In our YPI Virtual Launch workshops, we share Honorable Sinclair’s quote with students, and invite them to consider the difference between doing something because they recognize it is a human right versus doing something because it is the nice thing to do. To this prompt, one student shared that an act of kindness is the equivalent of holding the door open for someone. You do not have to do it, but you do it because it makes you feel good, and it makes you look good. However, with a recognition of rights approach, you do not get to opt in and opt out in the same way that you would with holding the door open. Rather it is something that we are all called to do because we believe that everyone deserves to have their rights protected and upheld, simply by way of being human. Furthermore, those of us whose rights are more protected and guaranteed within the dominant systems because of our respective identities and/or unearned privileges are called upon to advocate in allyship and solidarity for the rights of those more marginalized by these same systems.

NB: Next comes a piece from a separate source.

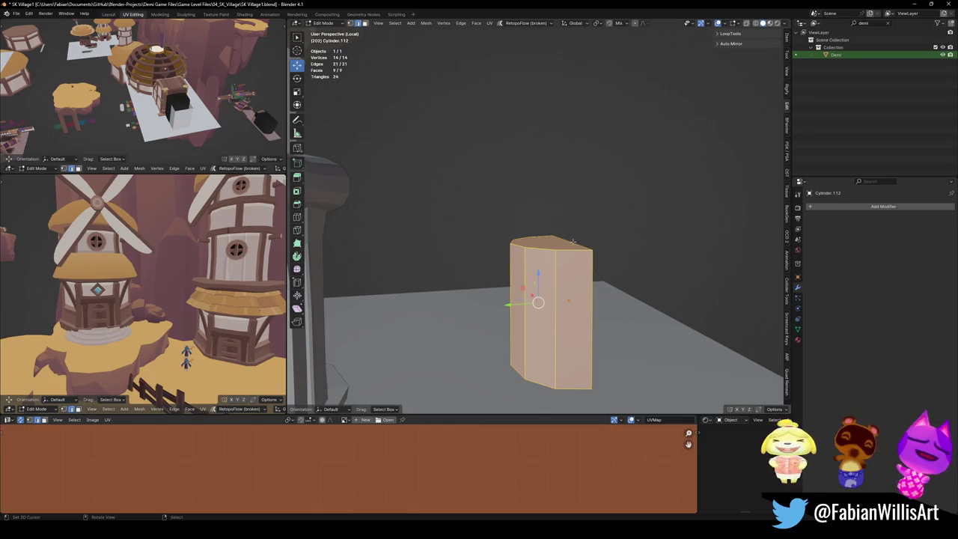
{"action": "key", "text": "r"}
{"action": "key", "text": "x"}
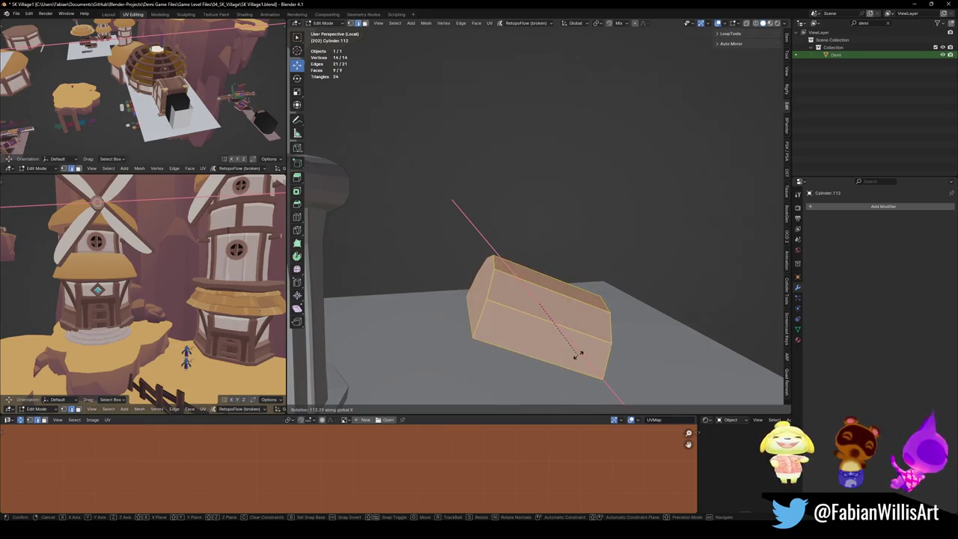
{"action": "type", "text": "90"}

A justice approach understands that the distribution of resources and privileges within dominant systems was inherently and intentionally inequitable to begin with and continues to be.
Justice understands that none of us are actually more or less deserving of rights and resources, and it works to break down these flawed systems in order to build liberatory, life-affirming alternatives for all.
Justice is motivated by a sense of solidarity and accountability, rather than a sense of guilt, shame, or benevolence that might come from having more privilege.
As students move through the YPI curriculum, we ask them to approach the social issue they choose to explore, as well as in picking the organization they want to pitch as a part of their project. We encourage them to problematize the assumption that the social issue at play is only linked to those directly affected by it, and rather approach it as one that implicates and requires all members of our society to be engaged in resolving. We equip them to ask questions, at each stage of their research and exploration, to discern whether their organization of choice is truly taking a rights-based approach to their programs, services, and operations.
Given that our approach to philanthropy is rooted in youth-led participatory grant-making, sharing this framing with students upfront is a part of our commitment to nurturing the next generation(s) of responsible, justice-oriented young philanthropists. Organizations who have received funding through these youth-led grant-making process – like Foodshare – have also expressed appreciation for the ways in which YPI builds young people’s capacity to engage with a rights-based approach.
Embody, equip, and incentivize our collaborators to embody a Justice approach to ensure that we are working toward building a world that guarantees the fulfillment of human rights for all and problematizes systems that are designed to prevent or complicate access.